Saturday, August 21, 2010

The Vampire Sun


Comics:

Seven Soldiers of Victory Volumes 1-4, written by Grant Morrison, illustrated by Doug Mahnke, Simone Bianchi, Fraser Irving, J.H. Williams III and many others (2006): The original Seven Soldiers of Victory were a super-hero team of the 1940's whose members were pretty much all non-powered superheroes of the masked vigilante school of crime-fighting. Indeed, DC's gun-slinging Western superhero of the time, The Vigilante, was a charter member.

Morrison's modern reconfiguration of the team turns the Soldiers into a fairly powerful lot who manage to be the only super-team in history whose members almost never meet one another. Yes, they're the post-modern Justice League. Two framing issues surround 7 different miniseries, each focused on one hero. Put together, this somewhat odd configuration follows the Soldiers as they defeat an ancient enemy of humanity, the Sheeda, who periodically destroy all civilization on Earth. Why? Because they're hungry. And dinks.

Prophecy says that the Sheeda can only be defeated by a superhero team comprising seven members, so the Sheeda side-project involves tracking down seven-person teams and eliminating them. The bizarre nature of the new Seven Soldiers pretty much makes this Sheeda strategy unworkable, and while things look crazy for awhile, the Seven Soldiers remain cool in the face of a super-powered army of what initially appear to be evil, blue-skinned elves (Sheeda = Sidhe, get it?) but which actually aren't. Elves, that is. They are blue-skinned and they are pretty evil. Even the original Vigilante has to come out of retirement to help in the fight. Twice!

Among other things, this maxi-series was a run-up to Morrison's Final Crisis of a couple years later -- his reconfiguration of The New Gods will play into that series, as will mysterious government agency SHADE and SHADE operative Frankenstein. Well, the creature Frankenstein created, who also now goes by the name Frankenstein and is a mighty, sword-wielding force for Good. Frankenstein is joined by The Bulleteer, Zatanna, Klarion the Witch-boy, The Manhattan Guardian, Mister Miracle and The Shining Knight in the Seven Soldiers. I think it's a great series with great art, but your results may vary depending on how many obscure DC heroes and villains you know (Mind-Grabber Man? Really?). Highly recommended.


Books:


The Essential Conan: The Hour of the Dragon by Robert E. Howard (1935), edited and with commentary by Karl Edward Wagner (1977): This is the only Conan novel written by Conan's doomed creator, Texan Robert E. Howard, before his suicide in 1936 at the age of 30. And for a first novel, it's surprisingly well-constructed and tight.

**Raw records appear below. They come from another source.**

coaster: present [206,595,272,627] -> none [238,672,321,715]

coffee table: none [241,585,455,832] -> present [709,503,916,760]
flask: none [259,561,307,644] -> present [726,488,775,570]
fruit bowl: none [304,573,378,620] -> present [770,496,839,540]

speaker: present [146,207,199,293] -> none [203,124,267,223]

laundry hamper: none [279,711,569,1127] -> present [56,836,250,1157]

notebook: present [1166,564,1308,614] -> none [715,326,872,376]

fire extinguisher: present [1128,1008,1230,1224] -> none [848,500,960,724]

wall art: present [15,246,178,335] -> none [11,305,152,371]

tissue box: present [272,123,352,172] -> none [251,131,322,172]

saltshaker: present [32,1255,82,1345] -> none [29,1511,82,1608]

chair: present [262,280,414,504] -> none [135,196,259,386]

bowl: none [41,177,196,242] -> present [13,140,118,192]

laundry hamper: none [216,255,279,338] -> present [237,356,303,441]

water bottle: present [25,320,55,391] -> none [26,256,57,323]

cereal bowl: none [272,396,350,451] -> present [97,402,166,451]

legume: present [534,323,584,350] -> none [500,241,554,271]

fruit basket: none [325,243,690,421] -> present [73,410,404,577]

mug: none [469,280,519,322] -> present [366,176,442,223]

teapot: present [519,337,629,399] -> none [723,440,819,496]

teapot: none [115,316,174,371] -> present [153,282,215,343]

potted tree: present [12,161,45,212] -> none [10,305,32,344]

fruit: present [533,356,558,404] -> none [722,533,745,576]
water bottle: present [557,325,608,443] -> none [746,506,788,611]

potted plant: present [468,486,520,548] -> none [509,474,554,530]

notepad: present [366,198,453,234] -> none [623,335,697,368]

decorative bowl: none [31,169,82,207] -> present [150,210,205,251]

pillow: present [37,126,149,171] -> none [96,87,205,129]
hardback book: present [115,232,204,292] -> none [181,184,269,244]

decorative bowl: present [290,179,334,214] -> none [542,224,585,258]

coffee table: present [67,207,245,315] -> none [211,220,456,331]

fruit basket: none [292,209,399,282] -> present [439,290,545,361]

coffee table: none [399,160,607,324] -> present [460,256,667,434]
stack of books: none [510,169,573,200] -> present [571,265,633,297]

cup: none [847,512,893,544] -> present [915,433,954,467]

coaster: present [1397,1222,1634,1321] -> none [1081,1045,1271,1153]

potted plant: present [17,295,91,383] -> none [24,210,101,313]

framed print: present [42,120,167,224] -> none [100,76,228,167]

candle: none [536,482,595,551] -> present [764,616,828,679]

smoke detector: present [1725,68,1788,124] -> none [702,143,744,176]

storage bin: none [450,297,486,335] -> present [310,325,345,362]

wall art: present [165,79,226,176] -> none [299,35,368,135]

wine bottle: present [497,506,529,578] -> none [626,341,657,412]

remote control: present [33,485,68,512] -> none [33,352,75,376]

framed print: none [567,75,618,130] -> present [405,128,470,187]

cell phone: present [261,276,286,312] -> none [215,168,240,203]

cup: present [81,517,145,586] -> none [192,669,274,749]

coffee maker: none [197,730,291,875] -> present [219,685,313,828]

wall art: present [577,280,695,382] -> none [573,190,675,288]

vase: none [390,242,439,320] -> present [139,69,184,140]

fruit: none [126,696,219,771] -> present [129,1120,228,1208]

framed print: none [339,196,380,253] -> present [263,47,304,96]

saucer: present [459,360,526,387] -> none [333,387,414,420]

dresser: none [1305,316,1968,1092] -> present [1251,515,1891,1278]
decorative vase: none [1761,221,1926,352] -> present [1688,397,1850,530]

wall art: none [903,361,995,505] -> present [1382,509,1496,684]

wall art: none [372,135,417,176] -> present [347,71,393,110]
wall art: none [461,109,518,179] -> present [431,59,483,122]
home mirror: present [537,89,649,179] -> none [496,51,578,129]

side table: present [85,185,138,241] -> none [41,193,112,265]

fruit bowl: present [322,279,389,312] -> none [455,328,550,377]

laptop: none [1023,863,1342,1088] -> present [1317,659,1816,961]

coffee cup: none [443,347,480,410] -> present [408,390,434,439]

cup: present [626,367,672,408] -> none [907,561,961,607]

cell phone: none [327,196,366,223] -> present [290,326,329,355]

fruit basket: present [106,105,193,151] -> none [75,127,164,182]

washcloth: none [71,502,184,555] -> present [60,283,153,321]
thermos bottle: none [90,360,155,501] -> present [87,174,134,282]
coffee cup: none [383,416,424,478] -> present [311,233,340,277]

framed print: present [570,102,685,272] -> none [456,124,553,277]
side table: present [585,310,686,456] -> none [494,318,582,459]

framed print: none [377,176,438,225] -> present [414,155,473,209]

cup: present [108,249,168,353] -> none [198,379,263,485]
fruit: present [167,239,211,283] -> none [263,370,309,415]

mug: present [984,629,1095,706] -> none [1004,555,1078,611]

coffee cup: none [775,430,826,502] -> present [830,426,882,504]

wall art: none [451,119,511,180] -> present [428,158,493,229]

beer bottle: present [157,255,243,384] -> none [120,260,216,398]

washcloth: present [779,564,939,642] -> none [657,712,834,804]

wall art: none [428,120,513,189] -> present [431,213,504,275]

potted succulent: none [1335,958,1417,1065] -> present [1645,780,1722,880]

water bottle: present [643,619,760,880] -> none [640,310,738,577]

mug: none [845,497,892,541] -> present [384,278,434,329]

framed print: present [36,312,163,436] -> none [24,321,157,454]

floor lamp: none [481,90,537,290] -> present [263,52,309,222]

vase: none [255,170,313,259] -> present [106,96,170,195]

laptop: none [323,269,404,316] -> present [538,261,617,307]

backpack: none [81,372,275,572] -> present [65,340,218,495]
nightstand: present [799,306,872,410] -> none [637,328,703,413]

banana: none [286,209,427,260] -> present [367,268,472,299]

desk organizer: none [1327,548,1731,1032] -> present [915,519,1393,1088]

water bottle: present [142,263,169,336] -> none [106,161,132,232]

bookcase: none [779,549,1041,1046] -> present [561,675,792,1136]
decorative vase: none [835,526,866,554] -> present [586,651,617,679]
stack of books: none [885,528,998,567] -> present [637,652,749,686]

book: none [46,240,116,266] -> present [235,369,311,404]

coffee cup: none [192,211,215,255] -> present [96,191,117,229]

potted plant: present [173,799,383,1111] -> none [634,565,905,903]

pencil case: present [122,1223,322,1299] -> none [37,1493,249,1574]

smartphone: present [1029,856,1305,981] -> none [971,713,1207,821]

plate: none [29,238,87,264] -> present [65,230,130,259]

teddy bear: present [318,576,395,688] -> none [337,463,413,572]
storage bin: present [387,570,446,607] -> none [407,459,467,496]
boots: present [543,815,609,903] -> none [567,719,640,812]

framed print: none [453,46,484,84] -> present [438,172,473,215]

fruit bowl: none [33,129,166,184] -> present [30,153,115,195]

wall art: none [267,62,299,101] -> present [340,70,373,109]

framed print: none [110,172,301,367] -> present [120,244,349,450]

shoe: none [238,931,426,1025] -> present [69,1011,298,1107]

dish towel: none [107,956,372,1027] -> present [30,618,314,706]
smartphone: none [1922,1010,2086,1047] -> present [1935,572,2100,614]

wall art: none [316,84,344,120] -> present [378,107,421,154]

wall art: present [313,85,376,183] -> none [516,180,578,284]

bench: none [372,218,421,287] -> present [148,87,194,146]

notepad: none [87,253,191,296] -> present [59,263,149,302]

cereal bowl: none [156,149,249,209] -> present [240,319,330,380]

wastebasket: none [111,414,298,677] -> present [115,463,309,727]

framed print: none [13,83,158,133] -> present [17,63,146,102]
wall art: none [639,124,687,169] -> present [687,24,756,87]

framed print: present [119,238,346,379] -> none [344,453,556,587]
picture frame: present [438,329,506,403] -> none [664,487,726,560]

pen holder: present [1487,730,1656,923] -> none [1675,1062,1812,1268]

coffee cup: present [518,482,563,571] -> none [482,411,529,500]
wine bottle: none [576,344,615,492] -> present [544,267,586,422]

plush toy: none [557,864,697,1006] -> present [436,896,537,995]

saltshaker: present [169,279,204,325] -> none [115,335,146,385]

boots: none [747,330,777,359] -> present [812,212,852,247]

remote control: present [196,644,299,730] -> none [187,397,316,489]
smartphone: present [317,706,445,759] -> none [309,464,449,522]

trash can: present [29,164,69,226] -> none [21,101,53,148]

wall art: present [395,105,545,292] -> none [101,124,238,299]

Howard would write several more Conan adventures after this one, but in Conan's chronology, this is the last adventure (though not The Last Adventure -- Conan is in his mid-40's and hale and hearty when we leave him).

Here, we find Conan as the King of Aquilonia, Aquilonia being one of Howard's imaginary pre-Ice Age European countries during the time called The Hyborian Age. Conan is a surprisingly fair and just king, but that doesn't stop intrigue against him, as several native and foreign enemies bring an uber-powerful wizard back from the dead in order to further their political aims. Conan's army falls in battle to the magically aided enemies, Conan is captured, and soon the wizard's plans put the entire world in danger of being plunged into a second age of darkness. Only a mysterious magical item linked to the wizard can be used to defeat him.

In a lot of ways, this novel resembles the later Lord of the Rings, only with Conan and a lot shorter. Howard excels in the creation of oddly imagined supernatural threats, bloody battle scenes and, of course, the character of Conan himself -- alternately morose and jovial, fatalistic but unbowed. Howard's Conan was always more like a hardboiled detective than a traditional fantasy hero. Editor Karl Edward Wagner did the admirable job of restoring available Conan texts to their original published form with some emendations derived from Howard's own final drafts, and with period illustrations throughout. Highly recommended.